Ellis nodded, then briefly put his hand on Drew’s shoulder. “I knew I couldn’t be wrong about you, Drew. You’re a good man.”
Now, Drew sat silently, thinking over and over again about the angry words he and his father had once exchanged. Were those to be the last they would ever speak to each other? If only Harry survived this operation, Drew would beg his forgiveness and tell him how much he loved him.
Next to him, Randy gazed broodingly at his coffee. Always less mercurial than his brother, he appeared relatively calm. Only the tiny lines around his eyes and the slight furrow of his brow betrayed how deeply worried he was.
Lily sat biting her lip. It had been a tremendous solace to her to see her two tall sons this morning and feel their comforting embraces, but at this moment she longed to have Cadeau in her lap.
If she could only bury her face in her silky red curls, hug her fiercely, it might distract Lily from the thought of the scalpel cutting and probing into Harry somewhere beyond the closed doors.
Next to her, Ellis watched, pained to see her white knuckles, her sodden handkerchief. He reached out silently and took her hand. Tears glistened in Lily’s eyes again as she whispered, “Thanks.”
In every crisis of their lives, Ellis had been there, an abiding friend. He had so often been their life raft into better times. And time and again they had turned to him. Sometimes Lily felt that he was the greatest fruit of Harry’s writing career. And now, she wondered, had they really been fair to Ellis? Their friendship had always been so natural and easy. But whether she wanted to admit it to herself or not, that fateful night when she had offered herself to him had changed everything forever.

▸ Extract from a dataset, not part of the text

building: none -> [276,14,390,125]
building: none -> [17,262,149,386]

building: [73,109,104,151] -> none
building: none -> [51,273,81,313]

She had felt myriad emotions once he had said he loved her, but she had shied from ever examining those feelings again, either his or her own.

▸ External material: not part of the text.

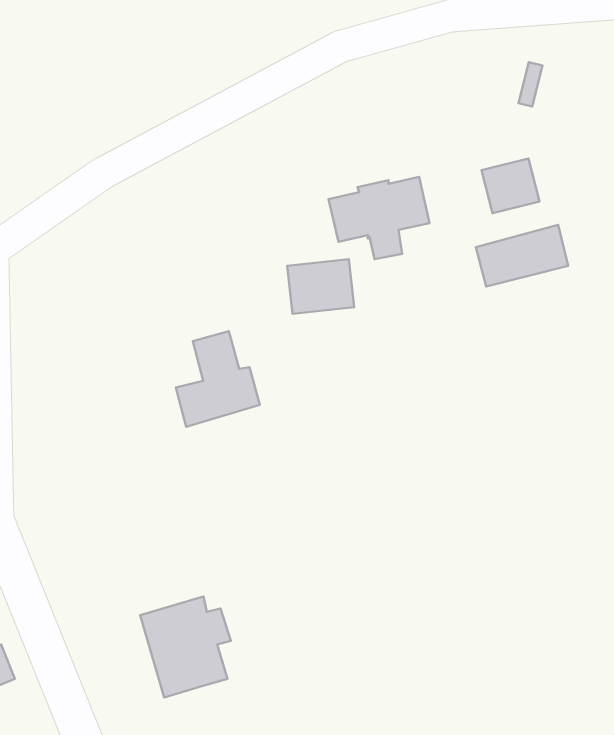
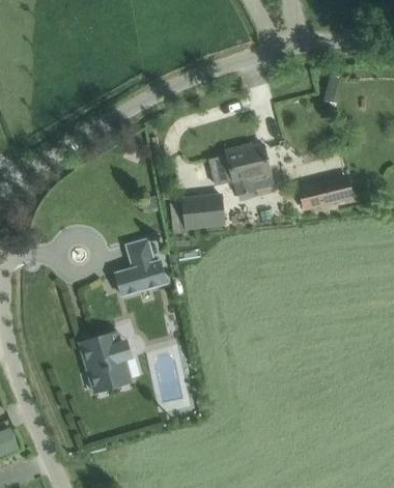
building: [482,158,539,213] -> none
building: [140,596,231,698] -> [79,332,134,393]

At times it seemed almost unbelievable that the entire evening had actually occurred. Neither she nor Ellis had made any effort to talk about it since that day he had driven up to see her at the farm. If he were in love with her still, he was a master at hiding it.

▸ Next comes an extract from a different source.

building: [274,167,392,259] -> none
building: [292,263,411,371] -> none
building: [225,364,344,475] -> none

Suddenly her thoughts were interrupted as the door opened to admit Benjamin and Elise Kohle. Lily had wanted to spare them, but Dr. Simon had said that the surgery itself carried a significant risk. She felt she had to break the news to them. On the eve of Harry’s surgery, the Kohles had gone to the hospital to talk to their son.
Now, after greeting Ellis and embracing Lily and their grandsons, they sat down. Their grief was evident on their faces.
God, they looked old, Ellis thought a little sadly. Benjamin Kohle looked shrunken where he had once seemed so resilient and strong, and Mrs. Kohle was now a frail little old lady.
For six hours they kept their sad vigil. Finally the surgery doors flew open and Nate Simon emerged, looking weary.